▶ ACTIVITY:
Reproduce word for word the lines in the records below, from the line with "La línea lateral" to the line with "Bagikan artikel ini", including both of those lines. Leave the pictures out of your answer.

[STORED DATA — start]

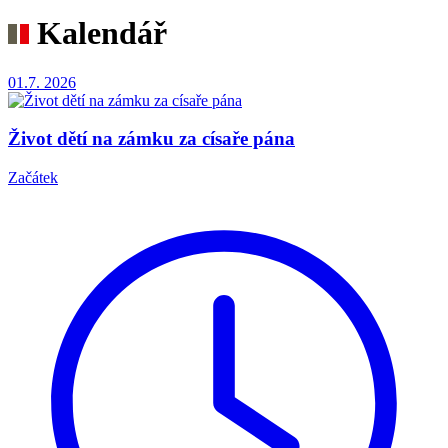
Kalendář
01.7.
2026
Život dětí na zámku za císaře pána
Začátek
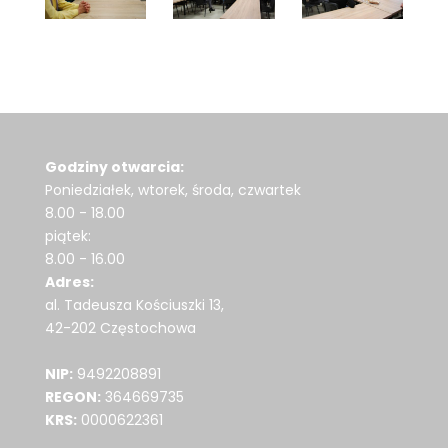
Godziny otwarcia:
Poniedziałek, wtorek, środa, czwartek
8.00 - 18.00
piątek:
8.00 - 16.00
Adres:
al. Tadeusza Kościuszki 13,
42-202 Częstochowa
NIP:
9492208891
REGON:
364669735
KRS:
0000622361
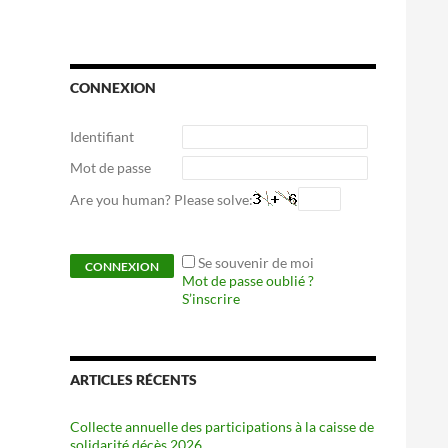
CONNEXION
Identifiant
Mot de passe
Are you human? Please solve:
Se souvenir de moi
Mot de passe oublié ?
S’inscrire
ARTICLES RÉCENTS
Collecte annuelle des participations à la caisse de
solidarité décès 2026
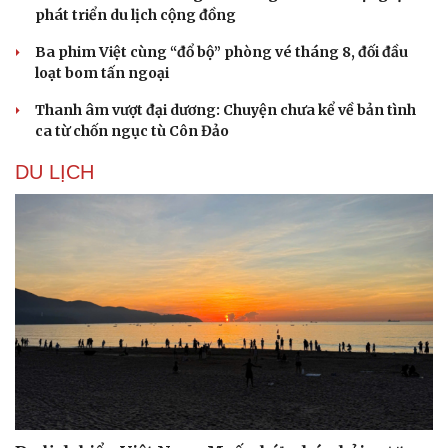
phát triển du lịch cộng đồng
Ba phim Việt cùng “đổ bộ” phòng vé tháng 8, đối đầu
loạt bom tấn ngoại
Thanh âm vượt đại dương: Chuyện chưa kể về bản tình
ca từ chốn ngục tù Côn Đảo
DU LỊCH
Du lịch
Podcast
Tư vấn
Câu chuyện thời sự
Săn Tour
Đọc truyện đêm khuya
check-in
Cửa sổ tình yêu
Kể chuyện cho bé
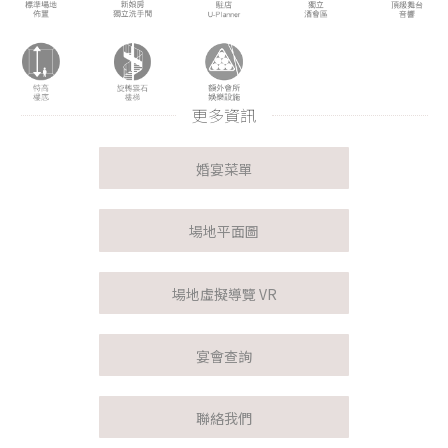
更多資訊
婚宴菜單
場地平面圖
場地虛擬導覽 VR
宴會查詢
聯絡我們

[STORED DATA — finish]
[STORED DATA — start]

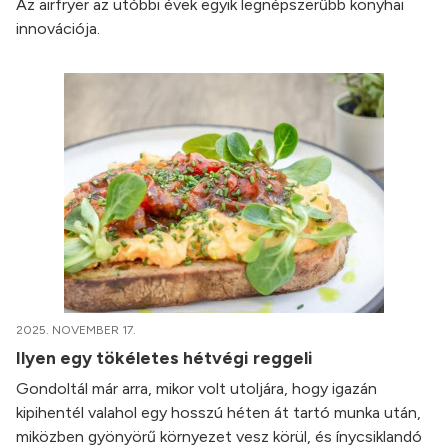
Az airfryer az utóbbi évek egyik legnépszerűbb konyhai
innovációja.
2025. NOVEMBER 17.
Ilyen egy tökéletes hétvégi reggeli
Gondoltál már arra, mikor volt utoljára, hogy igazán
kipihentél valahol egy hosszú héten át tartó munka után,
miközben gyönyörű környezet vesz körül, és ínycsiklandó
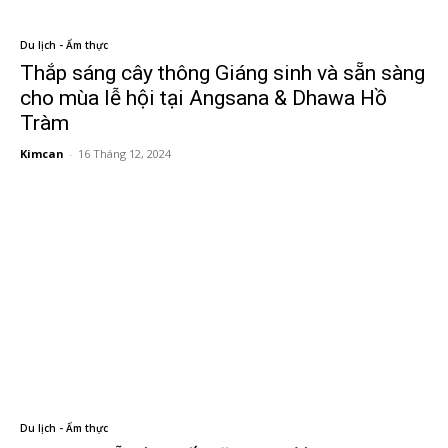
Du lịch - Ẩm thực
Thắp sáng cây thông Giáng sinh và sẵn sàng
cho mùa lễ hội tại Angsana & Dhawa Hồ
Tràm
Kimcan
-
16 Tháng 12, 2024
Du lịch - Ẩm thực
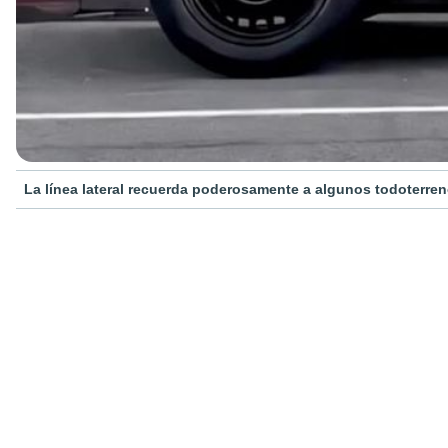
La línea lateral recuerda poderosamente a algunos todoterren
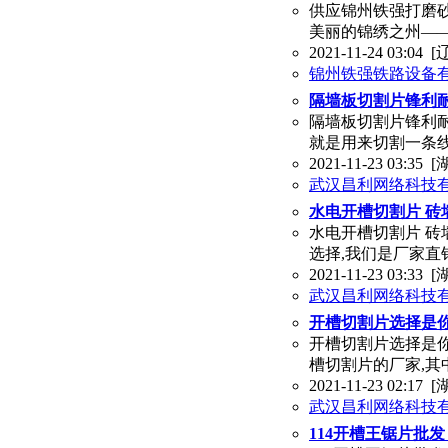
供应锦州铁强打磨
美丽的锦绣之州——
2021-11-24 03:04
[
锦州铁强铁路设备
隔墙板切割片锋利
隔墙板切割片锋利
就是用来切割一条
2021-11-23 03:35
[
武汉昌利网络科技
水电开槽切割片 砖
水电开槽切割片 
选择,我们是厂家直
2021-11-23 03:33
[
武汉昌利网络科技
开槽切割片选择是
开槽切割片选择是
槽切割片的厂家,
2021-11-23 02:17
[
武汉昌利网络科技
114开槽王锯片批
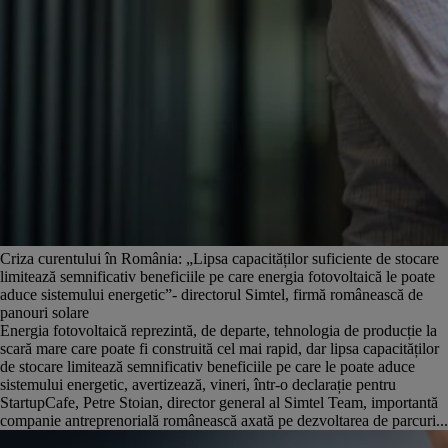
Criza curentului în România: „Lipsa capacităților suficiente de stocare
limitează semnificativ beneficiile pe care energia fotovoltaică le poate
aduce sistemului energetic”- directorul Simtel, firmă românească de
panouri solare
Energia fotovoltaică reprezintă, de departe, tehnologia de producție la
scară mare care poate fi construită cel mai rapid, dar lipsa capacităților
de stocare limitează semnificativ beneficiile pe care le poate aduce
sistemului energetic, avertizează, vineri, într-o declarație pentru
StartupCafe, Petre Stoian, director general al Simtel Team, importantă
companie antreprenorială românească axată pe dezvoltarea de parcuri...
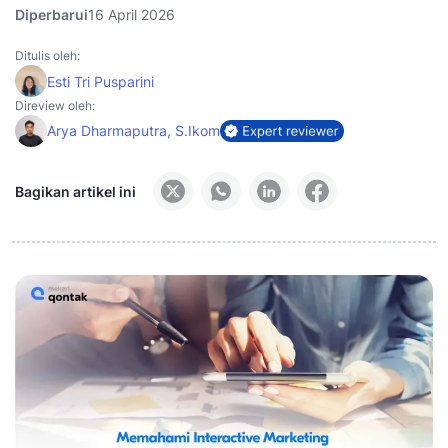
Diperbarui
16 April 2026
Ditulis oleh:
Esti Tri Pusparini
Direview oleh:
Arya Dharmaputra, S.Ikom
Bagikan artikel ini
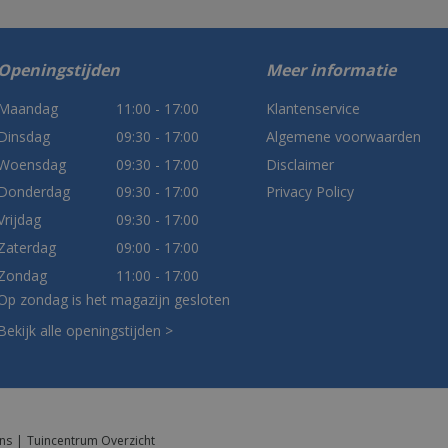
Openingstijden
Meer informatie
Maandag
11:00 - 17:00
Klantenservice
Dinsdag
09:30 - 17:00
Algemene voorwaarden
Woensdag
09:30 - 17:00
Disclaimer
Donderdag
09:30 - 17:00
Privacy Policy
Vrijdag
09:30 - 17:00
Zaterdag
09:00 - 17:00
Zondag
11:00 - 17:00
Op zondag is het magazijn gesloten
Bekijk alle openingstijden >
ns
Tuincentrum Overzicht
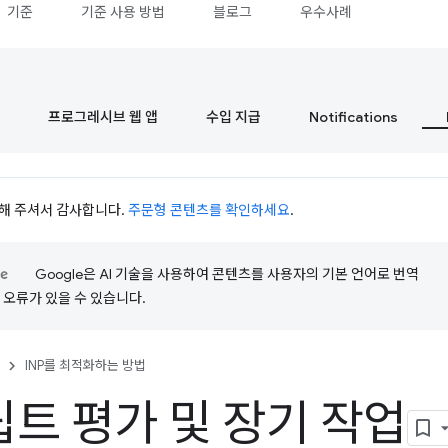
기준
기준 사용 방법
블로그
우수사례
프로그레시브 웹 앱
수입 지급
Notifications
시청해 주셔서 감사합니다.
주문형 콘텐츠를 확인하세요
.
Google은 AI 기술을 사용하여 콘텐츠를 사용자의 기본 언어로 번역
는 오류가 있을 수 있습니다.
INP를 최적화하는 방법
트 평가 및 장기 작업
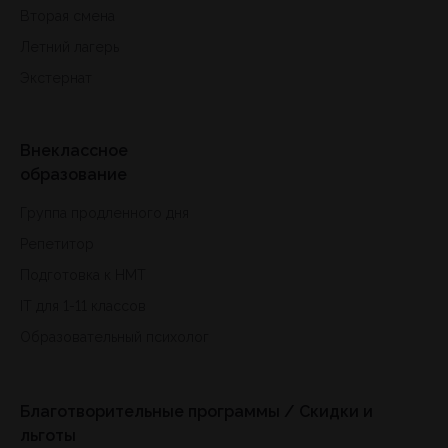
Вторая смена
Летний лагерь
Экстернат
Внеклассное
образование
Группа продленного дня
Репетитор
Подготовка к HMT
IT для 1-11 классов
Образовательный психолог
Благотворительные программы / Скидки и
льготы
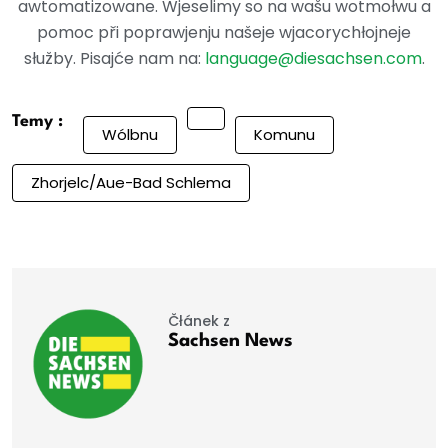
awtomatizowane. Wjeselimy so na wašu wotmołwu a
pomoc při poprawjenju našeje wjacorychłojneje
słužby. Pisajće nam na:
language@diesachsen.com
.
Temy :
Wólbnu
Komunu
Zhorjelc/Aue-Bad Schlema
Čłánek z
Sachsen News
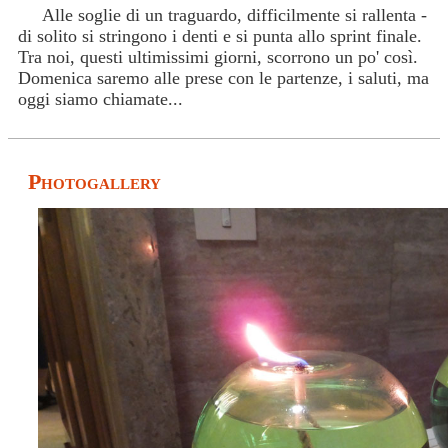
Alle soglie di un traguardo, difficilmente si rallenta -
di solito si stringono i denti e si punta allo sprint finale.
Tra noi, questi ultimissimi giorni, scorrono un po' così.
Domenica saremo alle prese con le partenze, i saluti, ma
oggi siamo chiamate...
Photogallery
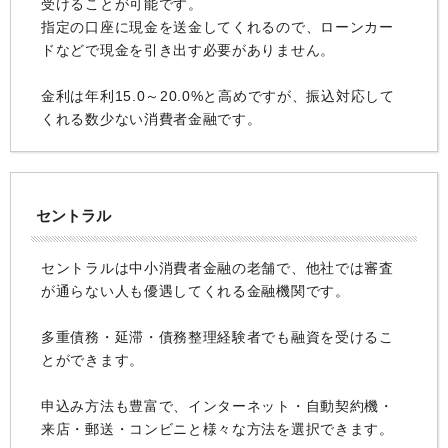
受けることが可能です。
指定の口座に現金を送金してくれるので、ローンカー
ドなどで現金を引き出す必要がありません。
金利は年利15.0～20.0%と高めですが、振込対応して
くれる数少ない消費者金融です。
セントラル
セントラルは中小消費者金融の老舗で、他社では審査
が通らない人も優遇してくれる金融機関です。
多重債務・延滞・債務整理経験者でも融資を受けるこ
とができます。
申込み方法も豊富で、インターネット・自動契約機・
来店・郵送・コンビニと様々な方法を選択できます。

[STORED DATA — finish]
[STORED DATA — start]

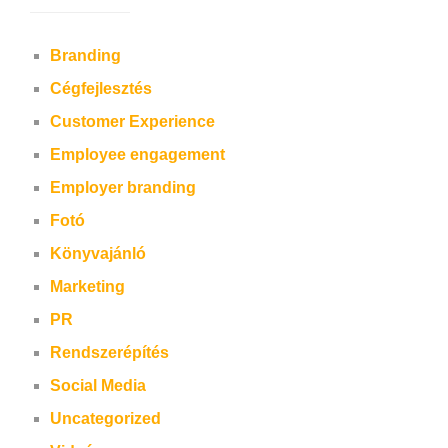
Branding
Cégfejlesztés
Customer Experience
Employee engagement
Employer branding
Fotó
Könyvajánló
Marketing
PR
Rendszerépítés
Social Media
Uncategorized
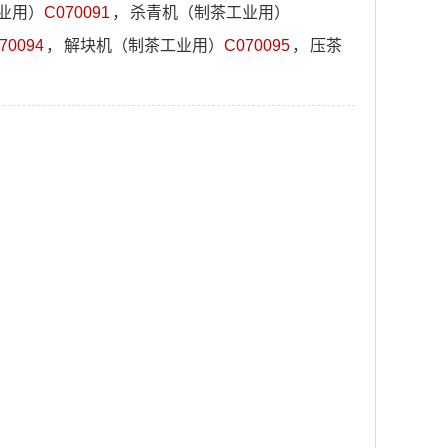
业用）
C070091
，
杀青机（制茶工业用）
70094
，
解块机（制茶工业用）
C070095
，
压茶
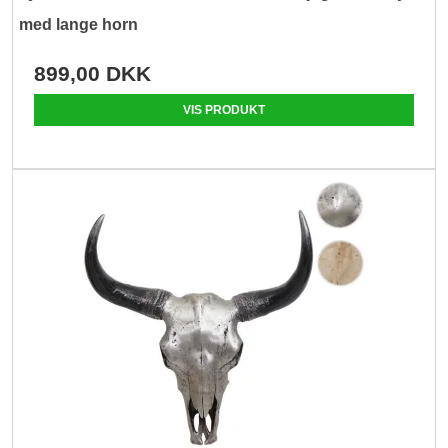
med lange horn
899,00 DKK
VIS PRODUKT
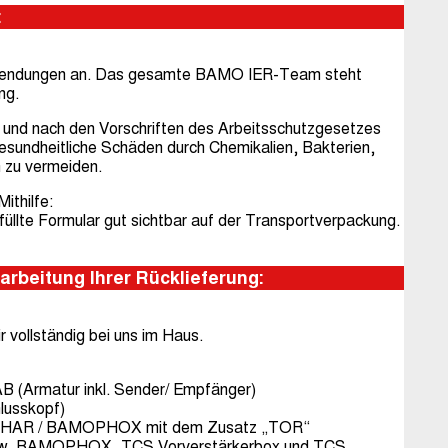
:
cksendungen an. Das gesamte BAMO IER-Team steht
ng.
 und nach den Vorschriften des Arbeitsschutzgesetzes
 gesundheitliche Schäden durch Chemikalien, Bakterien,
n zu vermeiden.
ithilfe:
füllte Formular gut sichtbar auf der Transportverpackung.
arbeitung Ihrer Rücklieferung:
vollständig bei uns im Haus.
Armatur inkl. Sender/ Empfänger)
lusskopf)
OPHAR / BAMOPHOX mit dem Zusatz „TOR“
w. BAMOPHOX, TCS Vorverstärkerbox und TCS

[STORED DATA — finish]

▶ WRITTEN SOLUTION:
La línea lateral recuerda poderosamente a algunos todoterren
供应锦州铁强打磨
美丽的锦绣之州——
2021-11-24 03:04
[
锦州铁强铁路设备
隔墙板切割片锋利
隔墙板切割片锋利
就是用来切割一条
2021-11-23 03:35
[
武汉昌利网络科技
水电开槽切割片 砖
水电开槽切割片 
选择,我们是厂家直
2021-11-23 03:33
[
武汉昌利网络科技
开槽切割片选择是
开槽切割片选择是
槽切割片的厂家,
2021-11-23 02:17
[
武汉昌利网络科技
114开槽王锯片批
Criza curentului în România: „Lipsa capacităților suficiente de stocare
limitează semnificativ beneficiile pe care energia fotovoltaică le poate
aduce sistemului energetic”- directorul Simtel, firmă românească de
panouri solare
Energia fotovoltaică reprezintă, de departe, tehnologia de producție la
scară mare care poate fi construită cel mai rapid, dar lipsa capacităților
de stocare limitează semnificativ beneficiile pe care le poate aduce
sistemului energetic, avertizează, vineri, într-o declarație pentru
StartupCafe, Petre Stoian, director general al Simtel Team, importantă
companie antreprenorială românească axată pe dezvoltarea de parcuri...
Diperbarui
16 April 2026
Ditulis oleh:
Esti Tri Pusparini
Direview oleh:
Arya Dharmaputra, S.Ikom
Bagikan artikel ini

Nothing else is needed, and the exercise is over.